This and that for your Tuesday reading.
- Jared Yates Sexton writes about the Trump administration's attacks on reality and truth. Marisa Kabas laments the fact that the U.S. is deteriorating faster and in more ways than it's realistically possible to track even absent the harm being done to its information environment. And about the best available reason for hope is to note, as Agent Nkrumah does, that the Trump Republicans are running scared.
- Scott Galloway writes about the rise of violence entrepreneurs as part of the MAGA propaganda machine. And Olufemi Taiwo discusses the need for shame as part of any functional social system - even as the Trump regime looks to purge anything of the sort (with far too much assistance from the corporate media).

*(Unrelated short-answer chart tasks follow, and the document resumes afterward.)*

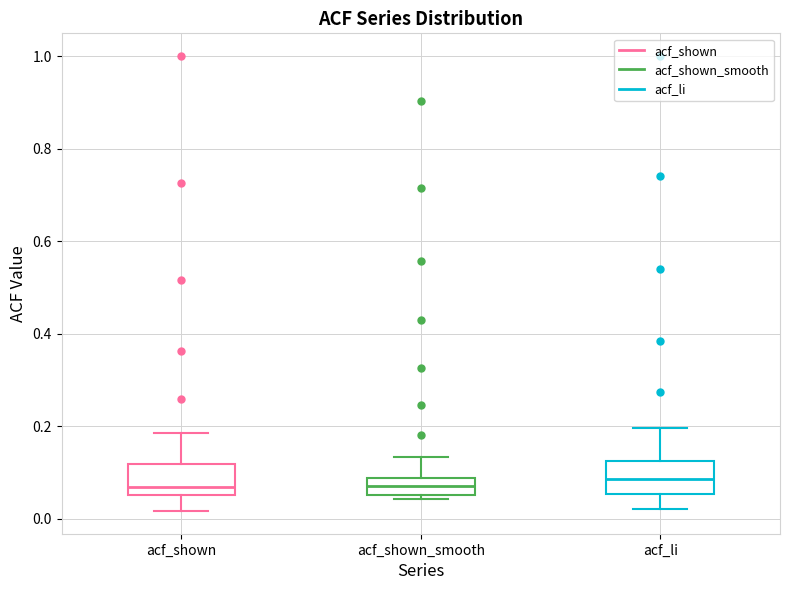

Reading left to right, transcribe this box plot: for each box, give where its median line is, the range the box spans, and where its two whiskers end, as read against the y-axis. The values are not printed on the chart, so give them approximately, as read against the axis.

acf_shown: median 0.06 (just above the box's lower edge), box 0.06 to 0.12, whiskers 0.02 to 0.18
acf_shown_smooth: median 0.08 (inside the box), box 0.06 to 0.08, whiskers 0.04 to 0.14
acf_li: median 0.08, box 0.06 to 0.12, whiskers 0.02 to 0.20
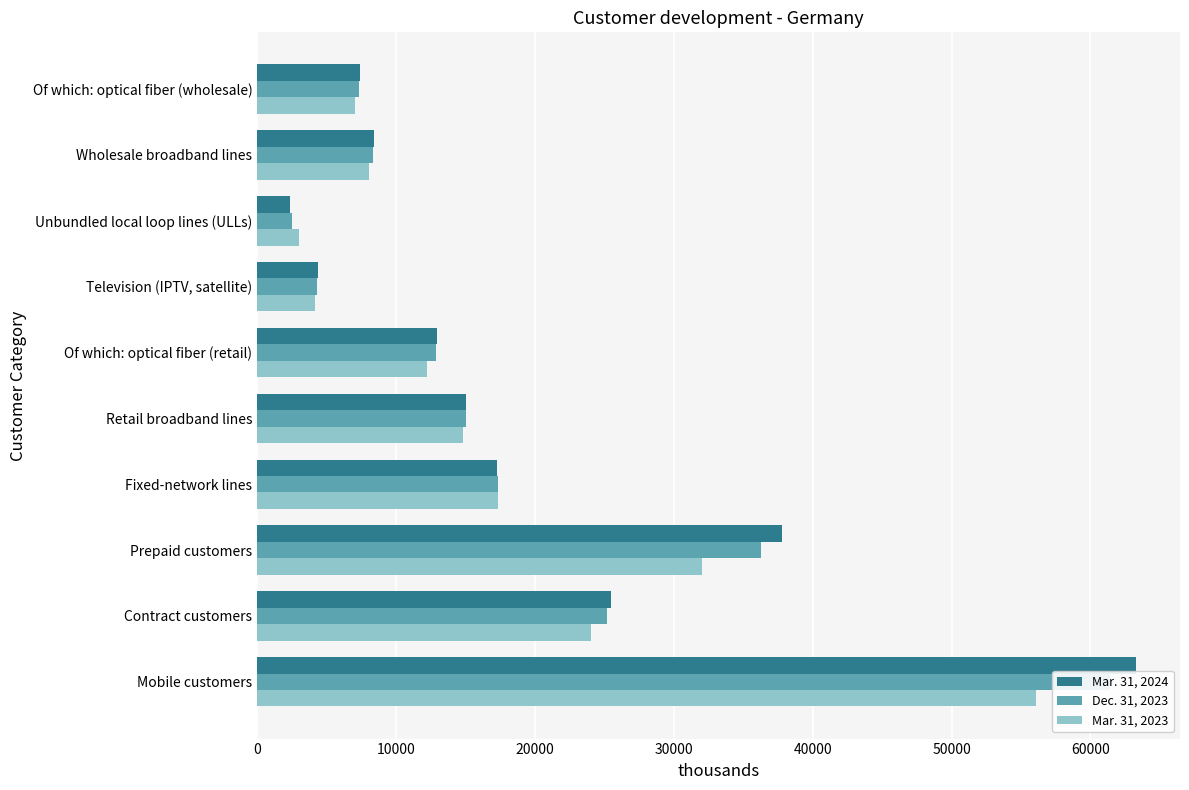

Does the chart contain any negative values?

No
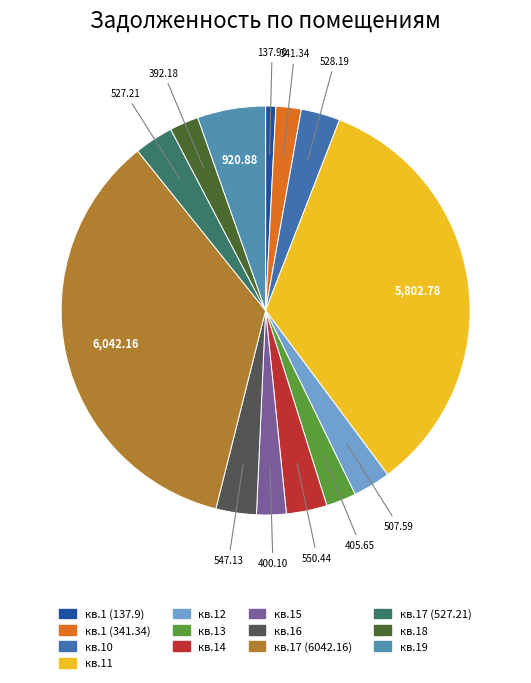

Combined, do кв.14 and кв.15 account for over 50%?

No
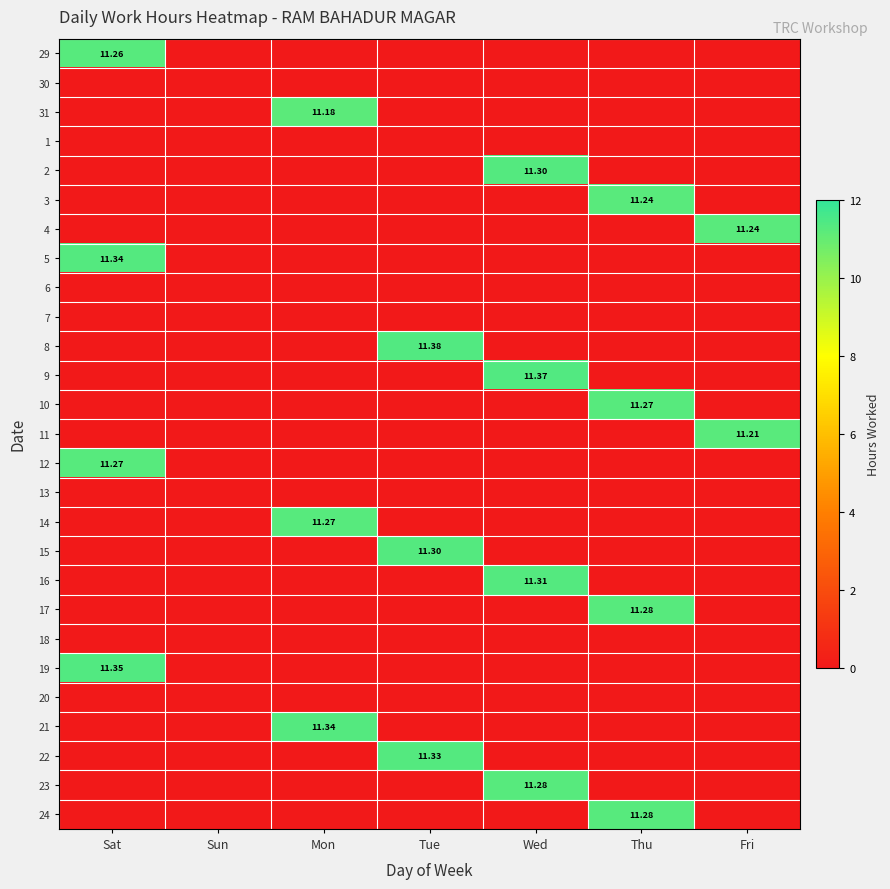

The 4 series shows 0.0 at Wed. True or false?

True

- Susan Delacourt reports on new polling showing that Canadians quite rightly don't see any point in negotiating a trade agreement with a regime which can't be trusted to honour it.

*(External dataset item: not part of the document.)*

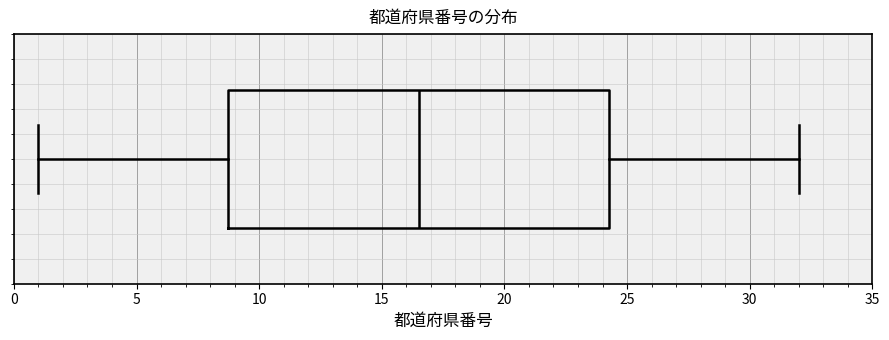

Read this box plot against the x-axis: the position of the median line, the range covered by the box, and the ends of both whiskers. The values are not printed on the chart, so give them approximately, as read against the axis.

median 16.5, box 9.0 to 24.5, whiskers 1.0 to 32.0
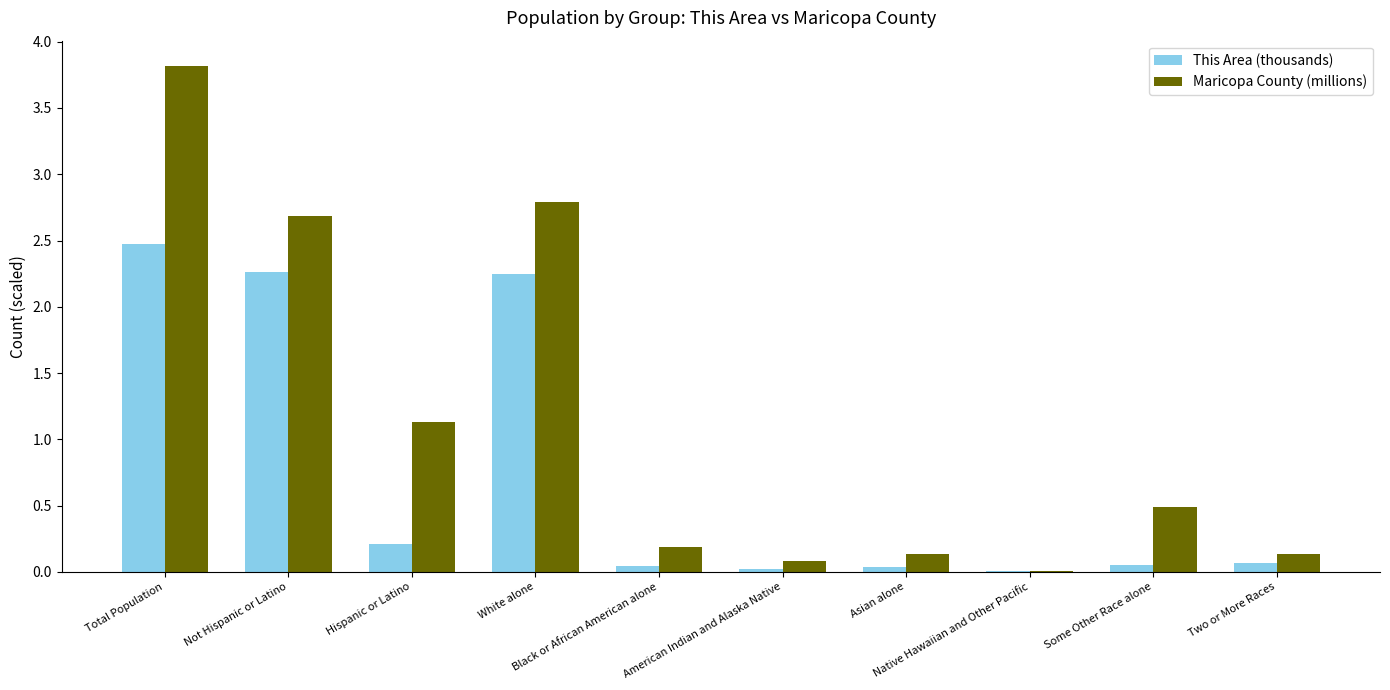

What is the maximum value for This Area (thousands)?

2.5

- Erin Sikorsky discusses how the U.S.' war on climate action will leave it at a disadvantage as the global economy shifts toward clean energy. David Wallace-Wells offers a reminder that attacks on climate policy have had harmful effects around the globe. And John Woodside reports that environmental groups are being shut out of any direct interaction with a Carney government which is only interested in catering to CEOs.
- Andrew Nikiforuk notes that spin about nuclear power serves mostly to delay a clean energy transition (and commit massive amounts of money to an inefficient, non-renewable energy source). And Adam Thorn writes about the importance of using public policy to foster a move toward electric vehicles.
- Finally, Ryan Cooper reports on the success of Greenland's state companies in both providing employment and generating public returns as an example for other jurisdictions to follow.